The latest Health, Labor and Welfare Ministry data underlines the accelerating decline of Japan's population with an ever-falling number of births. The total fertility rate — the average number of children a woman gives birth in her lifetime — has declined for three years in a row to 1.42 in 2018. The number of babies born last year fell to 918,397, a record low since government statistics started being kept and down by 27,668 from the previous year. The natural decline of the population — the number of newborns minus deaths— reached 444,085, another record high and the 12th consecutive annual decline, with the population decrease expanding each year.
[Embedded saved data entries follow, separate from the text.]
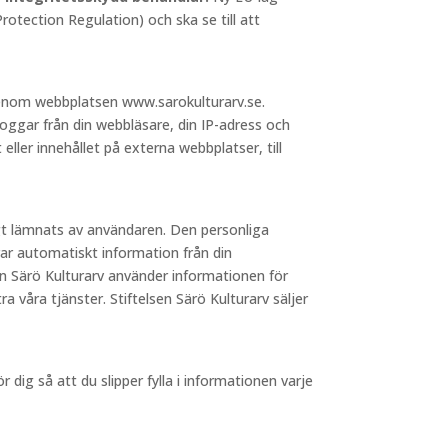
otection Regulation) och ska se till att
 genom webbplatsen www.sarokulturarv.se.
loggar från din webbläsare, din IP-adress och
 eller innehållet på externa webbplatser, till
igt lämnats av användaren. Den personliga
ar automatiskt information från din
sen Särö Kulturarv använder informationen för
a våra tjänster. Stiftelsen Särö Kulturarv säljer
dig så att du slipper fylla i informationen varje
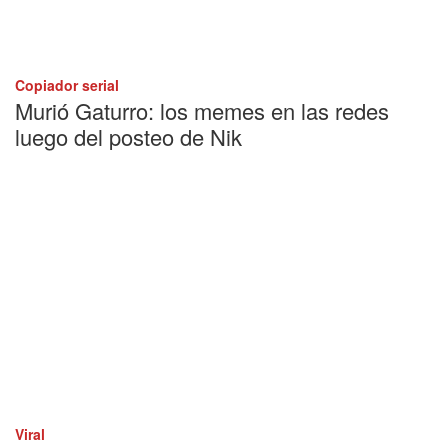
Copiador serial
Murió Gaturro: los memes en las redes
luego del posteo de Nik
Viral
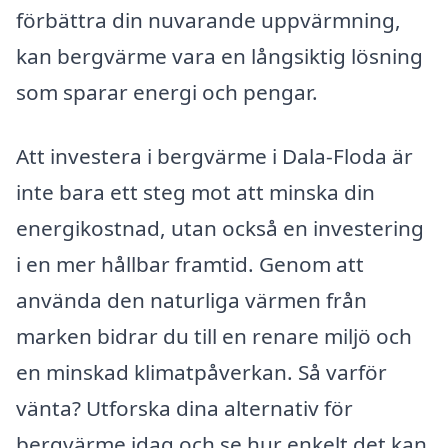
förbättra din nuvarande uppvärmning,
kan bergvärme vara en långsiktig lösning
som sparar energi och pengar.
Att investera i bergvärme i Dala-Floda är
inte bara ett steg mot att minska din
energikostnad, utan också en investering
i en mer hållbar framtid. Genom att
använda den naturliga värmen från
marken bidrar du till en renare miljö och
en minskad klimatpåverkan. Så varför
vänta? Utforska dina alternativ för
bergvärme idag och se hur enkelt det kan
The administration of Prime Minister Shinzo Abe has vowed to tackle the demographic woes as a priority issue, but its target of raising the fertility rate back to 1.8 by fiscal 2025 seems increasingly out of reach. What's more, even some recovery in the fertility rate is not expected to result in raising the number of newborns in the foreseeable future, since the number of women in the primary childbirth age bracket has already declined significantly. Last year, the population of women aged 25 to 39 dipped below 10 million for the first time. The number of newborns declined among mothers of all age brackets except for those 45 or older.

Among the 47 prefectures, the fertility rate was the lowest in Tokyo at 1.20, compared with the highest, 1.89, in Okinawa — the only prefecture where the number of newborns topped the number of deaths. The unabated population flight from rural areas to Tokyo — where the high cost of living is believed to depress the fertility rate — and its environs threatens to exacerbate the nation's demographic problems.